We celebrate Thanksgiving with my in-laws and one set of very close friends. We’ve been doing this same general family grouping for the last ten to fifteen years, and there are some slight modification depending on whose parents are visiting. My mom used to come up every year until she died, and her absence has been sorely felt each year since.
On Monday, I had just about the same conversation I have had every year. I begin with the question, “Are you bringing your usual?” To which the answer is a “yes” with a brief listing of the side dishes that are being made. I cook the turkey, a white-bread dressing and mashed potatoes. This list doesn’t change, and, in fact, hold just enough interest to get me to the real point of the discussion. “And what kind of pie are you going to make?”
This last is the crucial part of the entire conversation and points to what Thanksgiving is really all about. Yeah, we cook the turkey, and it’s yummy and all that, but it’s the pie, people. The pie. So, our friends are making apple, cherry and ‘something else.’ I’m making pecan and called dibs on ‘something lemon.’ My mother-in-law will be making pumpkin, mince, shoe-fly and ‘moji’ pie. (This last one is probably not spelled right, but I’ll let her comment on that herself. I think it is derived from PA Dutch for candy pie, or something like that.)
Then, I took the lemon question to the family. Lemon sponge, Lemon Meringue, or Shaker? Meringue was quickly defeated by both husband and son. We were left with everyone wanting both the other two. Normally, this would not be a problem, but I like as little overlap in the pie selection as possible. You’ll note that I did not say ten pies for ten people would be too much. This is an entirely different sort of criteria.
Most people have never heard of lemon sponge pie. I know I hadn’t until I married into a pie-crazed family and started looking up various recipes to widen my own pie-making repertoire. It’s like a lemon cream pie with a thin layer of lemon sponge cake on top. It’s an understated pie, and it’s not particularly beautiful–as you can see by the picture at the top. But, it is simply heaven in the mouth. (If you like lemon.) It’s not as intense as a shaker pie, but sweeter and creamier.
Given that lemon sponge is less forgiving on a second day, I decided to compromise and make a lemon sponge for dessert last night and start the Shaker for Thanksgiving. It takes 24 hours to let the lemons soak in sugar, and the pie itself is just as tasty two or three days out. Next blog, I’ll put up a step-by-step for making a Shaker lemon pie because it’s just so yummy it needs to be shared.
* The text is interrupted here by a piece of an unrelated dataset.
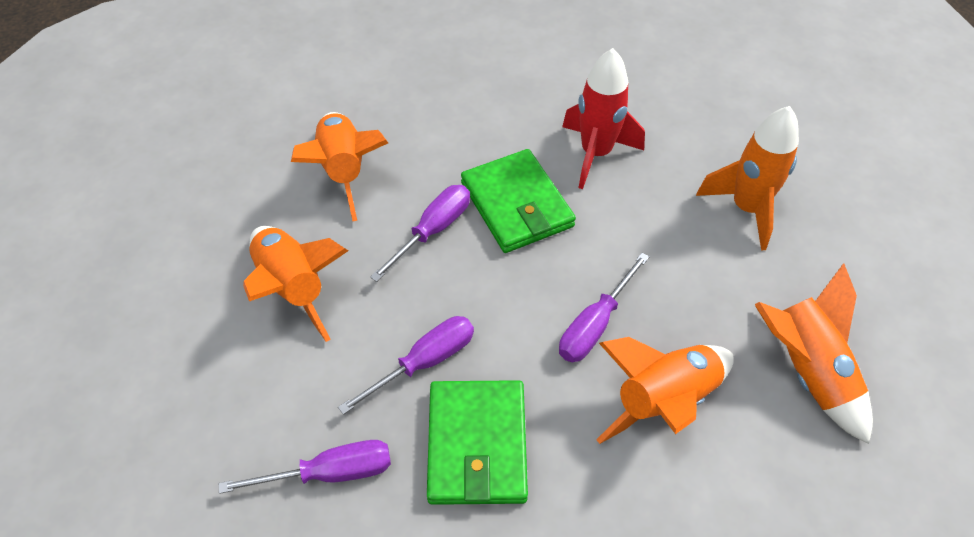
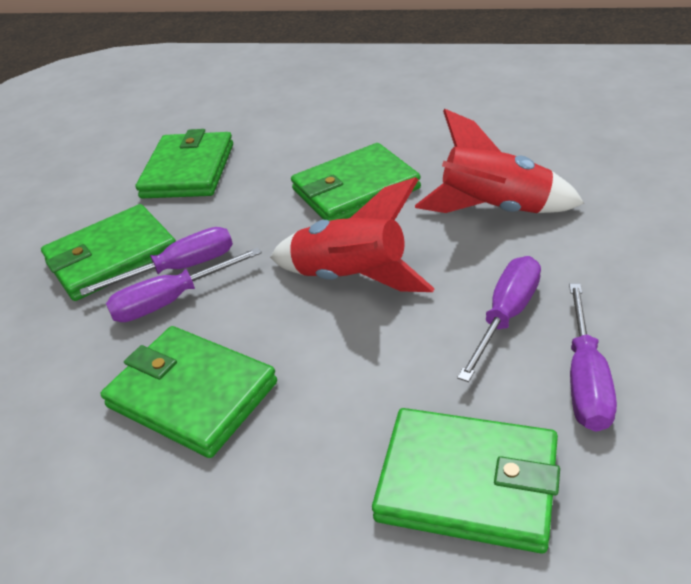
green wallet: [427,380,528,505] [461,149,576,253] = 2 -> [41,204,176,301] [100,326,277,458] [136,129,233,198] [291,143,421,221] [372,408,560,553] = 5
orange rocket: [243,226,348,342] [291,112,388,221] [596,337,734,444] [696,106,799,251] [755,263,873,444] = 5 -> none = 0
red rocket: [562,48,645,189] = 1 -> [270,177,435,292] [415,109,585,213] = 2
The lemon sponge pie we had last night might possibly be the best one I have ever made. It was extra creamy and delicious on the bottom. My kids each had two slices, and there were no leftovers.
Lemon Sponge Pie
1 Cup sugar
2 Tbsp. butter
3 eggs, separated at room temp
1/2 tsp salt
juice and grated rind of one lemon (large, or 2 small)
1 1/2 cups hot water or milk (I used 3/4 C soy creamer and 3/4 soy milk)
one unbaked pie shell
Cream butter and sugar. Add yolks and beat well. Add flour, salt, lemon juice and rind. Add hot water/milk. Fold in stiffly beaten egg whites. Pour into unbaked shell and bake at 325 for 45-50 minutes. Should be brown on top and will still look a little wobbly. Set to cool at room temp and serve when cool.
Mother-in-law here: We knew Laurie was the right girl for Bill when the two of them joined us for Thanksgiving out on the Duck Valley Indian Reservation in Nevada where we used to live, way back when they were in college. Laurie gamely made her first shoo-fly (note the spelling, as in “go away, fly”) pie, and it was absolutely the best ever. Many years later, her children, my grandchildren will be coming up to my house tomorrow morning so that oldest can tach the youngest how to make a shoo-fly pie. My 17 YO granddaughter has taken over all family responsibilities related to shoo-fly pie baking, for years now. And, she reminded me, we must also do the mojhy pie. Yes, I have only come across this term, which means roughly “candy”, in the Pennsylvania Dutch country. The “jh” in the middle is pronounced like the initial letter J or G in French, before the letter I or E–I don’t know the phonetic term–is it a “schwa”? Anyhow, a candied apple is a Mojhy Apple,. Mojhy pie is made with the leftover bits of dough, which are gathered and re-rolled or pressed into a pan. You then make the candy part right in the shell with brown sugar, syrup, milk, and the flour left on the dough board. Traditionally a treat for children, in some families a higher ratio of milk to sugar is used, and the mother might call it milk pie instead.